### Problem requirements
Beginning with the first line of the data below, extract each line up to and including the one containing "Establecer ránquines, jerarquías". Copy them exactly and add nothing.

### Material provided
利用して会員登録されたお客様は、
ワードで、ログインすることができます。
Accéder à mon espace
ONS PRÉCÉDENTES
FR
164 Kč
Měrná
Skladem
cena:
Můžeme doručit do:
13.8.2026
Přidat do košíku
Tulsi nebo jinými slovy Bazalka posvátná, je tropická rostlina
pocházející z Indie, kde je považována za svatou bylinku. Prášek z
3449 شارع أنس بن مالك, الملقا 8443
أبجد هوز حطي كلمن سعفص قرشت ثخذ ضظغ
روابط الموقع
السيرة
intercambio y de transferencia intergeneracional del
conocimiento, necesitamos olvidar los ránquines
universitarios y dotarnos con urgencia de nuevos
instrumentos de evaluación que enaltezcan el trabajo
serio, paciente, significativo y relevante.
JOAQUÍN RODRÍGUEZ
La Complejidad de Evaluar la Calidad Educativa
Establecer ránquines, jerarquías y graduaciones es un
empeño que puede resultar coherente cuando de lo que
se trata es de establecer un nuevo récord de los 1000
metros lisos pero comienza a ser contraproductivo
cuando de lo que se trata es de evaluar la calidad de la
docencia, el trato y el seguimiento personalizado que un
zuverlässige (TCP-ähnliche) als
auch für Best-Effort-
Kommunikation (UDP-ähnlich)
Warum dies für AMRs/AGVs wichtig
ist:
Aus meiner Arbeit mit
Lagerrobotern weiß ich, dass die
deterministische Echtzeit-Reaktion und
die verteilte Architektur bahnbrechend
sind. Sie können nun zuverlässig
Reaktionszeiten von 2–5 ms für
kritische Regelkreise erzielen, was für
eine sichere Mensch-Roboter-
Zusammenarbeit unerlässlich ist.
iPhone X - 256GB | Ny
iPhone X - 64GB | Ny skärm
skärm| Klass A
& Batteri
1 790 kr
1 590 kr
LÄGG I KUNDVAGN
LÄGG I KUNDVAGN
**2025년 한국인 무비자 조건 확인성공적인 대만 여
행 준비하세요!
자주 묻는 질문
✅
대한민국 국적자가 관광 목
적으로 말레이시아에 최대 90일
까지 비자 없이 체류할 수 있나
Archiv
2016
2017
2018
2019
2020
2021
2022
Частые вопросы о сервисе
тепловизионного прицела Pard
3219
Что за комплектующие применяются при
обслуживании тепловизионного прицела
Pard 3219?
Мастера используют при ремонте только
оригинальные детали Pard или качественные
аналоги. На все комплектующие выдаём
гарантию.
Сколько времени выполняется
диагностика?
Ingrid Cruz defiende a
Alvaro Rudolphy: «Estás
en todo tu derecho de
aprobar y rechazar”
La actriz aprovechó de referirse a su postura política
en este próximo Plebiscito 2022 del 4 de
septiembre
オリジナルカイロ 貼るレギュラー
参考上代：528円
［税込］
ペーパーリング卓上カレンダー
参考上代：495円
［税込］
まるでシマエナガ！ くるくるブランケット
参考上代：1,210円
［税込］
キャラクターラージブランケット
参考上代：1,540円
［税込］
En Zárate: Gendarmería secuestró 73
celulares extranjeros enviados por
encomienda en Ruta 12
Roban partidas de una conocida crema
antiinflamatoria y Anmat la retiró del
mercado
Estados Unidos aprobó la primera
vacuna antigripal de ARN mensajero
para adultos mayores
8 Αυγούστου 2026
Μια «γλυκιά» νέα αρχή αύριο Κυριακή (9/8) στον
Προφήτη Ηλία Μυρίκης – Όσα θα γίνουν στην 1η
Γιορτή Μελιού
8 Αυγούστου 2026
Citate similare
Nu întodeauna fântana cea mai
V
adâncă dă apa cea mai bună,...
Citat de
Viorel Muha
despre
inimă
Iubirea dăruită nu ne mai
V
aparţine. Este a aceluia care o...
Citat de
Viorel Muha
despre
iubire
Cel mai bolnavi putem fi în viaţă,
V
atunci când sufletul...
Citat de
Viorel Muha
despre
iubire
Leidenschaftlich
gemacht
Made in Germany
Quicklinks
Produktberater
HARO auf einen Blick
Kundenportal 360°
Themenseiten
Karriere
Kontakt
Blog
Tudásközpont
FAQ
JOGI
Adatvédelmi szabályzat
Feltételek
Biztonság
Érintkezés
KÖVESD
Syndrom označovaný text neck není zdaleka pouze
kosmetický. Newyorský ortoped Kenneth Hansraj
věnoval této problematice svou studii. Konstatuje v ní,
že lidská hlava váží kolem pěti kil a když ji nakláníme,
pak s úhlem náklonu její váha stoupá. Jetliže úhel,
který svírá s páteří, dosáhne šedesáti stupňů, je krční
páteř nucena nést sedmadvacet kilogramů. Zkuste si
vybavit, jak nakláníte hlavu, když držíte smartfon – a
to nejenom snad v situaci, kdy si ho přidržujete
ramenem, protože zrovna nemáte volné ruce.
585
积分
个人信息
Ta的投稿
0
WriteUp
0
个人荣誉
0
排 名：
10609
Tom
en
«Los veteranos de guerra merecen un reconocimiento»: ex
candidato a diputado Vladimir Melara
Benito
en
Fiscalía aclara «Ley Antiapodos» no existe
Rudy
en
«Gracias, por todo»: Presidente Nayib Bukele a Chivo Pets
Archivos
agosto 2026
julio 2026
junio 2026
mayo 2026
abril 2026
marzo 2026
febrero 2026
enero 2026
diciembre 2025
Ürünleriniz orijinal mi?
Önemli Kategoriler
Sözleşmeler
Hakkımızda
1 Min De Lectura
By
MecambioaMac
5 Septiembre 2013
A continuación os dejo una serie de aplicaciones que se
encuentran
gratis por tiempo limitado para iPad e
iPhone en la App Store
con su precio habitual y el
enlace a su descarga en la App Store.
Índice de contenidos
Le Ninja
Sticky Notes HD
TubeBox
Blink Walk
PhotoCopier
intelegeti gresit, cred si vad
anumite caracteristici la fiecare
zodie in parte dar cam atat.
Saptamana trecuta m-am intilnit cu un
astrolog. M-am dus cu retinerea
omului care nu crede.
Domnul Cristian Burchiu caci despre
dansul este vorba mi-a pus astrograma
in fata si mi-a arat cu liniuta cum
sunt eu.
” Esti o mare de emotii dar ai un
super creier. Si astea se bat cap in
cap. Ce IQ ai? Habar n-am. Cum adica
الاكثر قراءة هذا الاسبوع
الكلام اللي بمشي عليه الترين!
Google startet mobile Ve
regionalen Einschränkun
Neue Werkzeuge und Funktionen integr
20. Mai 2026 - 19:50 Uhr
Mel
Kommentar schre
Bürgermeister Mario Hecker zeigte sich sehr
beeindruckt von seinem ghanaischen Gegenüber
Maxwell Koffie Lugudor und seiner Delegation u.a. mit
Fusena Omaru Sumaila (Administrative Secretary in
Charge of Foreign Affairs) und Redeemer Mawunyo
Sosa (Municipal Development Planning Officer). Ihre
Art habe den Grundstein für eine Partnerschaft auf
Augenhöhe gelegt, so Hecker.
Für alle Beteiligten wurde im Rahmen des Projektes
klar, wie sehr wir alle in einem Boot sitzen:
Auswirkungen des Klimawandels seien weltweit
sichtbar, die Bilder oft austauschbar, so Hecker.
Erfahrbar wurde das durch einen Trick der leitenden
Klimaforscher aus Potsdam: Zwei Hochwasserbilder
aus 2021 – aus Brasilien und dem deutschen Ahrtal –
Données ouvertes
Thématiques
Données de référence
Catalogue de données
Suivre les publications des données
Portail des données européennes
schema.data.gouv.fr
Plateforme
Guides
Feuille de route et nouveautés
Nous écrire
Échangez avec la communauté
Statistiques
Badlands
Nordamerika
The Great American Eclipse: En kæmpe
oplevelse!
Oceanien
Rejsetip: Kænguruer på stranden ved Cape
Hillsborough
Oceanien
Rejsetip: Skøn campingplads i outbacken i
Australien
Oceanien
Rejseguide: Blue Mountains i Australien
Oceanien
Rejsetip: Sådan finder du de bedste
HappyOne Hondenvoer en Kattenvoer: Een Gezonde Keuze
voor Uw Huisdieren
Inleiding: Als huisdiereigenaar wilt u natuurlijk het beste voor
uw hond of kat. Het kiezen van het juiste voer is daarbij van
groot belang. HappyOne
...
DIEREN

### Solution for this task
利用して会員登録されたお客様は、
ワードで、ログインすることができます。
Accéder à mon espace
ONS PRÉCÉDENTES
FR
164 Kč
Měrná
Skladem
cena:
Můžeme doručit do:
13.8.2026
Přidat do košíku
Tulsi nebo jinými slovy Bazalka posvátná, je tropická rostlina
pocházející z Indie, kde je považována za svatou bylinku. Prášek z
3449 شارع أنس بن مالك, الملقا 8443
أبجد هوز حطي كلمن سعفص قرشت ثخذ ضظغ
روابط الموقع
السيرة
intercambio y de transferencia intergeneracional del
conocimiento, necesitamos olvidar los ránquines
universitarios y dotarnos con urgencia de nuevos
instrumentos de evaluación que enaltezcan el trabajo
serio, paciente, significativo y relevante.
JOAQUÍN RODRÍGUEZ
La Complejidad de Evaluar la Calidad Educativa
Establecer ránquines, jerarquías y graduaciones es un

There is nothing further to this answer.